• FRAGMENTO
_ _ _ _ _ _ _

El cuadro de las maravillas (mirabilia), una de las características inherentes a los libros de viajes en el medievo, abarca todos aquellos fenómenos prodigiosos -verdaderos o fantásticos- que sus autores transmiten en sus páginas. Estas singularidades constituían uno de los atractivos con los que cautivar a una audiencia ansiosa por descubrir los secretos que aguardaban en aquellos parajes exóticos y misteriosos tan fuera de su alcance. Por tanto, en nada sorprende que Tafur hable de unos saqueadores de tumbas que, ávidos de riquezas ilícitas, «diz que oyeron una boz, e los sacaron muertos de allí», o comente que su guía en el Mar Muerto «dixo una gran maravilla, que el río Jordán entra por el piélago e sale de la otra parte sin se mezclar con la otra agua, e dixe que en medio del piélago pueden bever agua dulce del río». Puede que él no lo haya visto, pero resulta lo bastante insólito como para ponerlo por escrito.

_ _ _ _ _ _ _

• DATOS EN BRUTO
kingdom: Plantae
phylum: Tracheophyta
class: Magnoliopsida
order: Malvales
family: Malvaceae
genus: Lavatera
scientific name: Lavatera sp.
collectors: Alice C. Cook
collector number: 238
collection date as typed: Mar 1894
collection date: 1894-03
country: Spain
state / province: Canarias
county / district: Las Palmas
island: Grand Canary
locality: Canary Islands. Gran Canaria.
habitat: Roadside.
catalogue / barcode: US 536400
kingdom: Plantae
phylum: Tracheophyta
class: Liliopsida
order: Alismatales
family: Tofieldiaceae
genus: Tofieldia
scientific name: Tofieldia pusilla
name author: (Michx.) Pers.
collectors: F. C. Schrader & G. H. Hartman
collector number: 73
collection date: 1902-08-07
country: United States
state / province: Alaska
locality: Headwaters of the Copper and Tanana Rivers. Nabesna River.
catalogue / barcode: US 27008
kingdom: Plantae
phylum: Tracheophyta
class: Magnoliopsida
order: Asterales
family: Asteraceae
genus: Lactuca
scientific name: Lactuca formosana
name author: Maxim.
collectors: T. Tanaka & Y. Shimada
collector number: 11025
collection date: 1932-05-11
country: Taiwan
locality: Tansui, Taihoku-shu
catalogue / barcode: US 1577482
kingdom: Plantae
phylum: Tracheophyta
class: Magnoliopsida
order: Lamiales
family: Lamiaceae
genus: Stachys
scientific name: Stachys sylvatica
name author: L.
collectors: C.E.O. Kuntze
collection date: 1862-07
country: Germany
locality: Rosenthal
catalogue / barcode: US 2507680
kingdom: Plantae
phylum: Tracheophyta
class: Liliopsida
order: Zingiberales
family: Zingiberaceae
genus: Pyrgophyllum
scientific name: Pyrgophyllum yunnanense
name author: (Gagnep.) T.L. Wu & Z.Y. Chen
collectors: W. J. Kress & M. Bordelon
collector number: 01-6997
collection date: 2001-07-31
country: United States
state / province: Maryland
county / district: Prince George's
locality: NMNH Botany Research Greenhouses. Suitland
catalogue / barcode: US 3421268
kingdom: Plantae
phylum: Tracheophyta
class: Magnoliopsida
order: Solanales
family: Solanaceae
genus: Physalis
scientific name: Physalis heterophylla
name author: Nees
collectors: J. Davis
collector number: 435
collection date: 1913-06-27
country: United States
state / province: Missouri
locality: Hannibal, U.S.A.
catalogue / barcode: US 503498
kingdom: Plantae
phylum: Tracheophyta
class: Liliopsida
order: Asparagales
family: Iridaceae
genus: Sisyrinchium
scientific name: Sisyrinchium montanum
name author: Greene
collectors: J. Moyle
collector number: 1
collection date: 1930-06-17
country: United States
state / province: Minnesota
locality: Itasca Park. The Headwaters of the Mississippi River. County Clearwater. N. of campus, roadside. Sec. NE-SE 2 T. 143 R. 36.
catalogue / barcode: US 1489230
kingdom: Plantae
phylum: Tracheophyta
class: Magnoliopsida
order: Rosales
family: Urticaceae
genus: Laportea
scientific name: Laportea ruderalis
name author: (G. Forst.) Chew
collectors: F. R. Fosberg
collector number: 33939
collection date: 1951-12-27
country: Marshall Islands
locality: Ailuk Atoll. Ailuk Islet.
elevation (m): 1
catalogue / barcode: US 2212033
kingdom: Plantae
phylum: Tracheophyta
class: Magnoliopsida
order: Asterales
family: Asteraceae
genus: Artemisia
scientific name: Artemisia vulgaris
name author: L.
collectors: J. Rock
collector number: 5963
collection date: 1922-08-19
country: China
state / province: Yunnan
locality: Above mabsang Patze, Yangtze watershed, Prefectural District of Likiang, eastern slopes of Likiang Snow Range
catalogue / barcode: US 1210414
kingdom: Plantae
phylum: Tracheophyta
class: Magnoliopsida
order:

_ _ _ _ _ _ _

• INSTRUCCIONES DE TRABAJO
(1) Indica si cada afirmación concuerda con el fragmento sobre las maravillas y justifica cada respuesta con una cita literal de ese fragmento: (a) el cuadro de las maravillas solo abarca fenómenos verdaderos; (b) según el guía de Tafur, en medio del Mar Muerto se puede beber agua dulce del río; (c) los saqueadores de tumbas salieron con vida.
(2) Continúa, por favor, el fragmento sobre las maravillas a partir de su última oración.

• RESULTADOS ESPERADOS
(1)
(a) No: «fenómenos prodigiosos -verdaderos o fantásticos-».
(b) Sí: «en medio del piélago pueden bever agua dulce del río».
(c) No: «e los sacaron muertos de allí».

(2)
La naturaleza informativa del texto se funda en la descriptio, es decir, la descripción, que aspira a la objetividad y lo aproxima a la verdad, que no es otra que la realidad vivida por el peregrino. Esta pretensión de objetividad se refleja en una minuciosa atención al detalle, sobre todo en lo tocante a la toponimia y a la medición y cuantificación de distancias y desembolsos. Según el hidalgo, entre Jaffa y Ramá median unas «cinco leguas»; el Santo Sepulcro está a tan sólo «doze o quinze pasos» del Calvario; el de la Virgen tiene «quinze o veinte» escalones. Por lo que respecta a las finanzas, Tafur paga «dos ducados» por el alquiler de su montura, un asno que «los pelegrinos […] cavalgan todo el tiempo que están en la tierra de Jerusalén», del mismo modo que abona «ciertos gruesos» para visitar la tumba de la Virgen María y «dos ducados» adicionales como pago por los servicios de su cómplice en el Domo de la Roca, que sólo representan una fracción de sus gastos. Al fin y al cabo, por elevados que sean los anhelos del peregrino, las necesidades del espíritu coexisten con las del cuerpo -comidas, transportes, hospedajes…-, que aquél no puede ignorar.

Andanças e viajes es, en definitiva, un texto de relevancia insoslayable tanto para el estudioso de la literatura como para el historiador de la Edad Media y el Renacimiento. En este sentido, el valor documental de la obra aventaja con mucho al literario, al que se antepone el de la información recabada y la experiencia subjetiva. Por otro lado, su inserción en el género de viajes lo hace susceptible de un análisis intertextual -comparativo- con libros de la misma índole. Dentro de este fascinante entramado, el relato de la peregrinación de Tafur a Tierra Santa se erige en un testimonio muy revelador de las mentalidades aristocrática y religiosa en la Castilla del siglo XV y de su percepción del otro en la encrucijada geográfica, histórica y espiritual que era por entonces la Ciudad Santa de Jerusalén.